* _Prompt_
Can you transcribe the text of every record below line for line, exactly as it appears, leaving the pictures out of your answer?

(Supplied records)

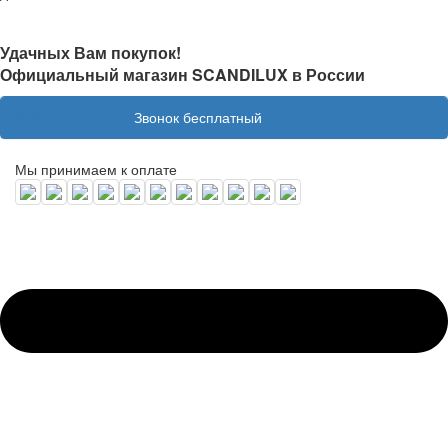
Удачных Вам покупок!
Официальный магазин SCANDILUX в России
8 (800) 100 31 55
Звонок бесплатный
Мы принимаем к оплате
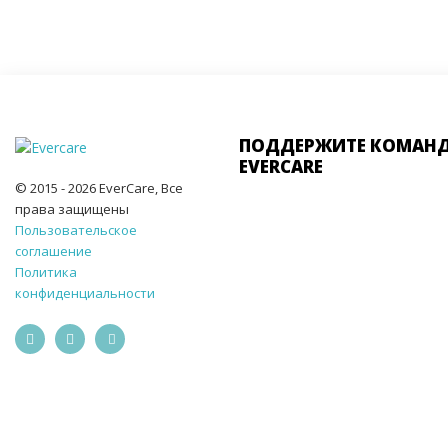
ПОДДЕРЖИТЕ КОМАН
EVERCARE
© 2015 - 2026 EverCare, Все
права защищены
Пользовательское
соглашение
Политика
конфиденциальности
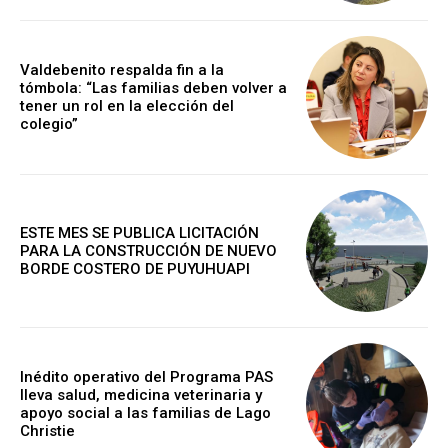
Valdebenito respalda fin a la
tómbola: “Las familias deben volver a
tener un rol en la elección del
colegio”
ESTE MES SE PUBLICA LICITACIÓN
PARA LA CONSTRUCCIÓN DE NUEVO
BORDE COSTERO DE PUYUHUAPI
Inédito operativo del Programa PAS
lleva salud, medicina veterinaria y
apoyo social a las familias de Lago
Christie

(End Supplied records)

* _Exercise response_
Удачных Вам покупок!
Официальный магазин SCANDILUX в России
8 (800) 100 31 55
Звонок бесплатный
Мы принимаем к оплате
ПОДДЕРЖИТЕ КОМАН
EVERCARE
© 2015 - 2026 EverCare, Все
права защищены
Пользовательское
соглашение
Политика
конфиденциальности
Valdebenito respalda fin a la
tómbola: “Las familias deben volver a
tener un rol en la elección del
colegio”
ESTE MES SE PUBLICA LICITACIÓN
PARA LA CONSTRUCCIÓN DE NUEVO
BORDE COSTERO DE PUYUHUAPI
Inédito operativo del Programa PAS
lleva salud, medicina veterinaria y
apoyo social a las familias de Lago
Christie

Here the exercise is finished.